The new devices rely on optogenetics, a technique in which researchers use bursts of light to activate or suppress the brain nerve cells, or neurons, often using tailored viruses to genetically modify cells so they respond to illumination (SN: 1/15/10). Scientists have used optogenetics to probe neural circuits in mice and other lab animals to yield insights on how they might work in humans (SN: 10/22/19).
Optogenetic devices often feed light to neurons via fiber-optic cables, but such tethers can interfere with natural behaviors and social interactions. While scientists recently developed implantable wireless optogenetic devices, these depend on relatively simple remote controls or limited sets of preprogrammed instructions.
These new fully implantable optogenetic arrays for mice and rats can enable more sophisticated research. Specifically, the researchers can adjust each device’s programming during the course of experiments, “so you can target what an animal does in a much more complex way,” says Genia Kozorovitskiy, a neurobiologist at Northwestern University in Evanston, Ill.
These head-mounted and back-mounted devices are battery-free, wirelessly powered by the same high-frequency radio waves used to remotely control the intensity, duration and timing of the light pulses. The prototypes also allow scientists to simultaneously control four different neural circuits in an animal, thanks to LEDs that emit four hues — blue, green, yellow and red — instead of just one.

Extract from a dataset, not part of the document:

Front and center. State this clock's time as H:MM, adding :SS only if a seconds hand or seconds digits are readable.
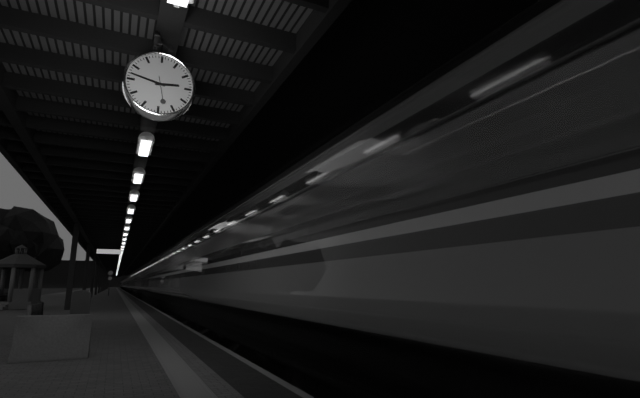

In experiments with mice, Kozorovitskiy and colleagues used the devices to target the prefrontal cortex, a part of the brain linked with decision making and other complex behaviors. When the team delivered similar patterns of neural stimulation in this area to pairs or trios of mice, the rodents groomed and sniffed companions with whom their neurons were in sync more often than ones with whom they were out of sync. The findings support previous research suggesting this kind of synchrony between minds can boost social behavior, “particularly cooperative interactions,” Kozorovitskiy says.
The widely available wireless technology used in this work, the same now used in contactless payment with credit cards, could allow broad adoption across the neuroscience community “without extensive specialized hardware,” says neurotechnologist Philipp Gutruf at the University of Arizona at Tucson, who did not take part in this research. That “means that we might see these devices in many labs in the near future, enabling new discoveries.” The insights gained on the nervous system from such research, he says, may in turn “inform better diagnostics and therapeutics in humans.”